Bryan Bedford addresses House panel on pilot shortage

“The arbitrary nature of how the ultimate regulation was imposed, was codified, is not fulfilling the desires of the families of Colgan Flight 3407,” Bedford said. “It’s not building safety into the cockpit. In fact, I fear it’s pushing us in the other direction, where you may have less qualified guys – although qualified by statute – potentially coming into these cockpits. I think we do that at great risk.”

This makes sense, but is mostly a deflection to distract from one of the other glaring problems: the airlines pay dirt, the skilled and qualified pilots apply elsewhere.
 
I'll just go finish school, and play the stock market. I enjoy flying for a living, but I'm also not stupid. This industry is broken enough as it is and I don't have the luxury of only having myself to think about... Bills, food, and a roof over my families head always come first.
 
Wonder why he kept assuming that people would just go up in 152's and burning holes in the sky all day long getting to 1500 hours. My assumption would be the increase in CFI applicants. Are there really all that many people would be willing to pay shell out that kind of cash?
 
It may not even fix the problem short term. Who seriously wants to work till they are 70?

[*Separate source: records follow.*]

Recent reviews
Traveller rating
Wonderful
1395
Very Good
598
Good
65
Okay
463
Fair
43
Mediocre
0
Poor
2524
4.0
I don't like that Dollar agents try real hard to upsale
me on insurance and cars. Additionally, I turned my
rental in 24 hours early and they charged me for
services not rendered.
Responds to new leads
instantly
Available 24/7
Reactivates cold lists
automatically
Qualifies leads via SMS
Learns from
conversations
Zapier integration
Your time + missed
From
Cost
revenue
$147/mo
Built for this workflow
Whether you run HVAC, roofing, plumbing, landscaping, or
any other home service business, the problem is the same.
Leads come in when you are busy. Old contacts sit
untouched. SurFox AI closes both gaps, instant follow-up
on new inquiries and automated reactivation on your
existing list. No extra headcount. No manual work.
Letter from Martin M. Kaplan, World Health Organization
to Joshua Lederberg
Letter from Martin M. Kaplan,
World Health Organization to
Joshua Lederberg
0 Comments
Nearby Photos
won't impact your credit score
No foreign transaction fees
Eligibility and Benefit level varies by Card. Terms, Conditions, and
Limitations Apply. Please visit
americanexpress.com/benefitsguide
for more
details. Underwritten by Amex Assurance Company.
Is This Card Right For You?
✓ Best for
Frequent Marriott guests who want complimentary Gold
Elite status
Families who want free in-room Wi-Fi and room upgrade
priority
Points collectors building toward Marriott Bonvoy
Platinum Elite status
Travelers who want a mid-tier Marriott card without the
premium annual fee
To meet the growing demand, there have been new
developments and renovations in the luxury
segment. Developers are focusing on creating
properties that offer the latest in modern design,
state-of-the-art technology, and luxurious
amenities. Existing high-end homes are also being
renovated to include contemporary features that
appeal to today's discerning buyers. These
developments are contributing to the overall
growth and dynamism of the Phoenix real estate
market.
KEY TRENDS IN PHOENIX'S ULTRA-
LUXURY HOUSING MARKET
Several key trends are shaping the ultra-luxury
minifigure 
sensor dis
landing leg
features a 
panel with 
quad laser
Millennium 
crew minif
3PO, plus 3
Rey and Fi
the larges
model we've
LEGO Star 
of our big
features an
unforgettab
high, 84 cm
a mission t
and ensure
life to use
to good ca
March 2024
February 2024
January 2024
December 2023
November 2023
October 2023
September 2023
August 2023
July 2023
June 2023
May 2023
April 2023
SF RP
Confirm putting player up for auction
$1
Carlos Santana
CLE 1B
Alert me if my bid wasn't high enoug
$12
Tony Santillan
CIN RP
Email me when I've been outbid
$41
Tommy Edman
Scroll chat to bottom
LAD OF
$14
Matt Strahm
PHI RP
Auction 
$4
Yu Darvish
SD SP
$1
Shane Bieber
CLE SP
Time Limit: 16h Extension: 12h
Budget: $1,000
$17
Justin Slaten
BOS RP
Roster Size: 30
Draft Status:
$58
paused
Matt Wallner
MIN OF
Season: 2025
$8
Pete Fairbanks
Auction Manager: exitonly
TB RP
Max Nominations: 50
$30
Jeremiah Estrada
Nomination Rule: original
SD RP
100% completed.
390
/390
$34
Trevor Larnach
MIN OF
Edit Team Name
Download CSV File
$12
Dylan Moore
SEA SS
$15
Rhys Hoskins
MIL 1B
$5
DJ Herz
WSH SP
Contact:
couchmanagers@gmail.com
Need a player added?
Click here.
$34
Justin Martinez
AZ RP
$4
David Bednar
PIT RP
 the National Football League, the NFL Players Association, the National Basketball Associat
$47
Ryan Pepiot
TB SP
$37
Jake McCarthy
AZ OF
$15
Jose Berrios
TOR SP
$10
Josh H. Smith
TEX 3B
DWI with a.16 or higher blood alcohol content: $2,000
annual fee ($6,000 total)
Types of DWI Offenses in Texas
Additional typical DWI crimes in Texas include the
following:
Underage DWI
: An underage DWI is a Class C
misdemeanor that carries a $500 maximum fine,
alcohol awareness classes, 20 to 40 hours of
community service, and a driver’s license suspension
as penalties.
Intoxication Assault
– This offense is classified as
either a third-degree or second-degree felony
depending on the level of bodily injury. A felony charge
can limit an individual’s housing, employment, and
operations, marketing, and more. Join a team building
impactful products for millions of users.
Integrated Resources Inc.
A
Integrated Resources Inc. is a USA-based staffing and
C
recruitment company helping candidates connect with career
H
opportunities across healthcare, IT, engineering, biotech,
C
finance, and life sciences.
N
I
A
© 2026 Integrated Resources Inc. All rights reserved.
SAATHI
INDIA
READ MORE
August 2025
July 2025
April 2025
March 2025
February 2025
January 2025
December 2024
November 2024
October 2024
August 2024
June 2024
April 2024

The problem is that flying at the end of your career at a major is not really work. The guys who are in the 60s are generally either senior narrow body day trippers (show up at noon, do a Tampa turn, go home) or are doing 3 trips to Narita per month. Either way, they have the best schedule and biggest paychecks they've ever seen. What's the incentive to quit?
 
I hate to say it but to a point I agree with Bedford. 1,500 hour rule doesn't fix anything, only the airlines can fix the problem. A pilot that shouldn't be hired at 250 hours more than likely will still be the pilot that shouldn't be hired at 1,500 hours. Until the airlines start hiring the person And not the logbook the problem will never be fixed.
 
The 1500 hour rule fixed the same things as FAR 117. Amiright? :)

Was trying to explain the acclimated versus unacclimated rule when it comes to theaters and how a theater is the same as long as you're not more that 60 degrees of latitude (longitude? I forget).

Over beer.

Hilarity ensued.

(Yay! Two pilots couldn't recover a stalled airplane, WE DID SOMETHING!)
 
“The arbitrary nature of how the ultimate regulation was imposed, was codified, is not fulfilling the desires of the families of Colgan Flight 3407,” Bedford said. “It’s not building safety into the cockpit. In fact, I fear it’s pushing us in the other direction, where you may have less qualified guys – although qualified by statute – potentially coming into these cockpits. I think we do that at great risk.”

Eh, sorry I'm not buying this. Sure, there are some exceptions to the rule, but a 1500 hour pilot tends to be more experienced than a 250 hour pilot. To say that we aren't getting quality aviators anymore because of the 1500 hr requirement seems like a major stretch. Quantity, sure, but less quality?

I wonder if they (congress) have considered a middle ground, like adding a new certificate class for FO's... a copilot's license or something. Make the hour requirements 700 or something of the like. There is a huge gap between a 190 hour commercial certificate and a 1500 hour ATP.
 
The 1500 hour rule fixed the same things as FAR 117. Amiright? :)

Was trying to explain the acclimated versus unacclimated rule when it comes to theaters and how a theater is the same as long as you're not more that 60 degrees of latitude (longitude? I forget).

Over beer.

Hilarity ensued.

(Yay! Two pilots couldn't recover a stalled airplane, WE DID SOMETHING!)

I, for one, love the new rest rules. When you're down in the meat grinder of a regional, they've been an absolute savior. Reduced rest and 16 hours of duty wasn't a limitation for the company, it was a goal.